Of the material below, the lines to be retyped are those from the line containing "Tablet Hoes" through the line containing "foamlaag voldoende ruimte", inclusive; reproduce them exactly.

*-*-*

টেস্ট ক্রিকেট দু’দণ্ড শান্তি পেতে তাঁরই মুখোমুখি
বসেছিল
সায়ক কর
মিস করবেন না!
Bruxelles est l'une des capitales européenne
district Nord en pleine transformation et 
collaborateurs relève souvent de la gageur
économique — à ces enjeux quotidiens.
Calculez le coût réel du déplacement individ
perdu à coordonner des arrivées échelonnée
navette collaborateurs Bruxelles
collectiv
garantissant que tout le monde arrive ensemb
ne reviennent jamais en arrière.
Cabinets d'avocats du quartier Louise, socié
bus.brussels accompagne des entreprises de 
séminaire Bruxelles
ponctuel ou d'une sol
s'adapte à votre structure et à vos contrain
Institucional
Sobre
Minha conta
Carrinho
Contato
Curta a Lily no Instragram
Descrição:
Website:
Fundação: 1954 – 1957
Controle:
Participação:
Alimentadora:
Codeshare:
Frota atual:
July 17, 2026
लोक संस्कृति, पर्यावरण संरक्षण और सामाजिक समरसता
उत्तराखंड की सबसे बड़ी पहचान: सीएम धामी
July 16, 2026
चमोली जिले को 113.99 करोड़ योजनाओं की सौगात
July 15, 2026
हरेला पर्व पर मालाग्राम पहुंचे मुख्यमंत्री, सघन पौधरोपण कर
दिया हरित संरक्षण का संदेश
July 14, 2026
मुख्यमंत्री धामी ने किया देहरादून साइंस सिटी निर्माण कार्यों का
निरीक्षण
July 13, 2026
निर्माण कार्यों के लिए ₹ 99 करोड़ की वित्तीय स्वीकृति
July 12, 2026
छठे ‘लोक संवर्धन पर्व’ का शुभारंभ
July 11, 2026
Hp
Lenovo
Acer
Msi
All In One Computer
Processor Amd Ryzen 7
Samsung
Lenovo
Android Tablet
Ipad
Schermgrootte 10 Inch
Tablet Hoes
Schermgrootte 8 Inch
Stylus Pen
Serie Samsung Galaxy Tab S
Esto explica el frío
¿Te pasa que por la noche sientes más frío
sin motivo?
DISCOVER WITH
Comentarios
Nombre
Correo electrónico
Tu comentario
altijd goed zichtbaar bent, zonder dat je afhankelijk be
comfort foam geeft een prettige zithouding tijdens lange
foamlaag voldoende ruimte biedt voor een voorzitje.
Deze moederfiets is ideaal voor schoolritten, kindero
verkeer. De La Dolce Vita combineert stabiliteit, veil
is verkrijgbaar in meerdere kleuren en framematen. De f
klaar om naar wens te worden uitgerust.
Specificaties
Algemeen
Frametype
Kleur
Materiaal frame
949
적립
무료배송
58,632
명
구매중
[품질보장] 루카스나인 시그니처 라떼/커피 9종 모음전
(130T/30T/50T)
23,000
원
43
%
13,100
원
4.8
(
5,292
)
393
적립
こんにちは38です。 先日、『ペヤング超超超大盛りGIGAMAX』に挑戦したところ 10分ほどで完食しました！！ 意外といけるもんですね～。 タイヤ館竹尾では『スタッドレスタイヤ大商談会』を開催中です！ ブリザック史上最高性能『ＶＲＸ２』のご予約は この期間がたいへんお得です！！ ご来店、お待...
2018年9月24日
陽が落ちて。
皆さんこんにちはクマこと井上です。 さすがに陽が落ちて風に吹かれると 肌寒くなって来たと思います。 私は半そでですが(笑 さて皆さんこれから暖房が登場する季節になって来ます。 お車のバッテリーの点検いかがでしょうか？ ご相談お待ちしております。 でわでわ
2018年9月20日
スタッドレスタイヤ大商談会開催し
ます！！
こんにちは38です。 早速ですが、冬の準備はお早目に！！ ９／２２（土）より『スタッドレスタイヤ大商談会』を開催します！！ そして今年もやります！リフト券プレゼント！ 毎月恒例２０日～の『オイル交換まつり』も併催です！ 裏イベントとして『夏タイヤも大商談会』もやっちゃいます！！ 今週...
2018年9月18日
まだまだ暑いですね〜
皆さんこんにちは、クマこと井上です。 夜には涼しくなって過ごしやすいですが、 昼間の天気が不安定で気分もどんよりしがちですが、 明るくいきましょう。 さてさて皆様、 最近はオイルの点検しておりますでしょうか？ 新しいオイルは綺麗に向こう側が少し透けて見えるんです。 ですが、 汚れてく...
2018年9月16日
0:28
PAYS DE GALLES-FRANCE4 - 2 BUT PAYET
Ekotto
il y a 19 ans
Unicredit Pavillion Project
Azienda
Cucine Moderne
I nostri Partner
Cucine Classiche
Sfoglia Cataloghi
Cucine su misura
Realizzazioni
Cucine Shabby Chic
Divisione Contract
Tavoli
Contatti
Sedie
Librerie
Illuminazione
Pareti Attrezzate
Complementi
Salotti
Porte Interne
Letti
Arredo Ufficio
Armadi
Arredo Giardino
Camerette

*-*-*

> **Response to this exercise**
Tablet Hoes
Schermgrootte 8 Inch
Stylus Pen
Serie Samsung Galaxy Tab S
Esto explica el frío
¿Te pasa que por la noche sientes más frío
sin motivo?
DISCOVER WITH
Comentarios
Nombre
Correo electrónico
Tu comentario
altijd goed zichtbaar bent, zonder dat je afhankelijk be
comfort foam geeft een prettige zithouding tijdens lange
foamlaag voldoende ruimte biedt voor een voorzitje.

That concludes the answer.